• [Aufgabe 1]: Gib die nachstehende Auflistung mit den Punktkoordinaten vollständig und Zeile für Zeile unverändert wieder. Lass dabei die Bildplatzhalter weg.

• [Textauszug]:
★ ★ ★
Einen "riesen Seich" nennt der Ski-Gesamtweltcupsieger Marco Odermatt das neue Verbot der Carbon-Einlagen im Ski-Weltcup. "Seich", das lässt sich aus dem Schweizerdeutschen mit "Dummheit" oder "Blödsinn" übersetzen. Odermatt, der in Interviews sonst eher gemächlich auftritt, ist im Gespräch mit der Schweizer Zeitung "Blick" (externer Link, möglicherweise Bezahl-Inhalt) neulich also ganz schön deutlich geworden.
Grund dafür, dass Odermatt zwischenzeitlich seine Schweizer Contenance verlor, ist eine neue Regelung: Ab nächster Saison ist es den Athleten im Weltcup, aber auch in den Kontinental-Serien wie dem Europacup untersagt, Carbon-Einlagen zu tragen. Konkret geht es um "starre Teile, die als Schienbeinschoner im Skischuh getragen werden", wie der Weltskiverband in einer Mitteilung schreibt.
Auch DSV-Routinier Romed Baumann fuhr mit Carbon-Einlagen
Das Schweizer Skiteam, aber auch andere Nationen setzen die Carbon-Schützer seit Jahren ein. Darunter auch DSV-Speedfahrer Romed Baumann, wie er bei der DSV-Einkleidung gegenüber BR24Sport sagte: "Ich bin mit den Schienbein-Deckeln gefahren, mal schauen, wie wir das jetzt wieder so weit anpassen können."
Die Einlagen bieten Schutz, sie ermöglichen es Athleten mit Entzündungen am Schienbein, Trainingseinheiten und Rennen schmerzfrei(er) zu absolvieren. Die Schoner sollen aber auch den Halt im Skischuh verbessern, die Hebelwirkung verstärken und so schneller machen. Baumann aber meint im Interview mit BR24Sport: "Es gibt einige, die das nicht zur Performance-Verbesserung, sondern aus gesundheitlichen Gründen gefahren sind."
FIS-Athletensprecher AJ Ginnis hatte bereits im Mai die Befürchtung geäußert, das Verbot der Carboneinlagen könnte Unmut und Gegenwind vonseiten der Athleten nach sich ziehen: "Es gibt Fahrer, die brauchen die Einlagen", sagte der griechische Slalom-Spezialist. Im Interview mit BR24Sport erzählte er auch, Athleten hätten sich bei ihm gemeldet und gesundheitliche Bedenken geäußert.
★ ★ ★
• [Aufgabe 2]: Erkläre mit dem Artikel über das Carbon-Verbot, warum Athleten die Carbon-Einlagen im Skischuh tragen. Antworte in ein bis drei Sätzen.

• [Auszüge aus Datensätzen]:
★ ★ ★
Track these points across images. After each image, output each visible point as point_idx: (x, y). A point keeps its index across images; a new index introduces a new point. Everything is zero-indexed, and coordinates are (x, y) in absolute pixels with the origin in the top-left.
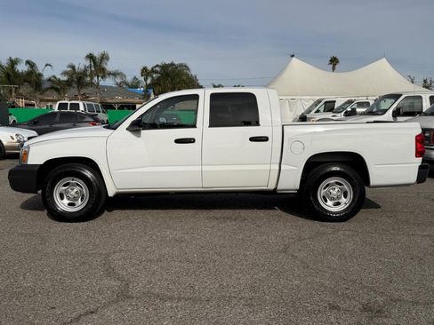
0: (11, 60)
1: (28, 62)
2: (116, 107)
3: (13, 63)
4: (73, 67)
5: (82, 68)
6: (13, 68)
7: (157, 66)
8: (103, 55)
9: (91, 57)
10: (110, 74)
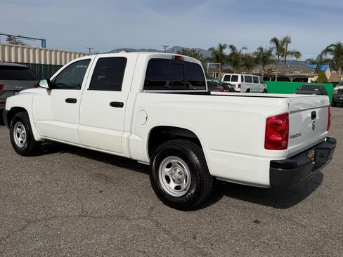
★ ★ ★
• [Antwortfeld 1]:
Track these points across images. After each image, output each visible point as point_idx: (x, y). A point keeps its index across images; a new index introduces a new point. Everything is zero-indexed, and coordinates are (x, y) in absolute pixels with the origin in the top-left.
0: (11, 60)
1: (28, 62)
2: (116, 107)
3: (13, 63)
4: (73, 67)
5: (82, 68)
6: (13, 68)
7: (157, 66)
8: (103, 55)
9: (91, 57)
10: (110, 74)

• [Antwortfeld 2]: Die Einlagen schützen das Schienbein und ermöglichen es Athleten mit Entzündungen am Schienbein, Trainingseinheiten und Rennen mit weniger Schmerzen zu absolvieren. Außerdem sollen sie den Halt im Skischuh verbessern und die Hebelwirkung verstärken, was schneller macht.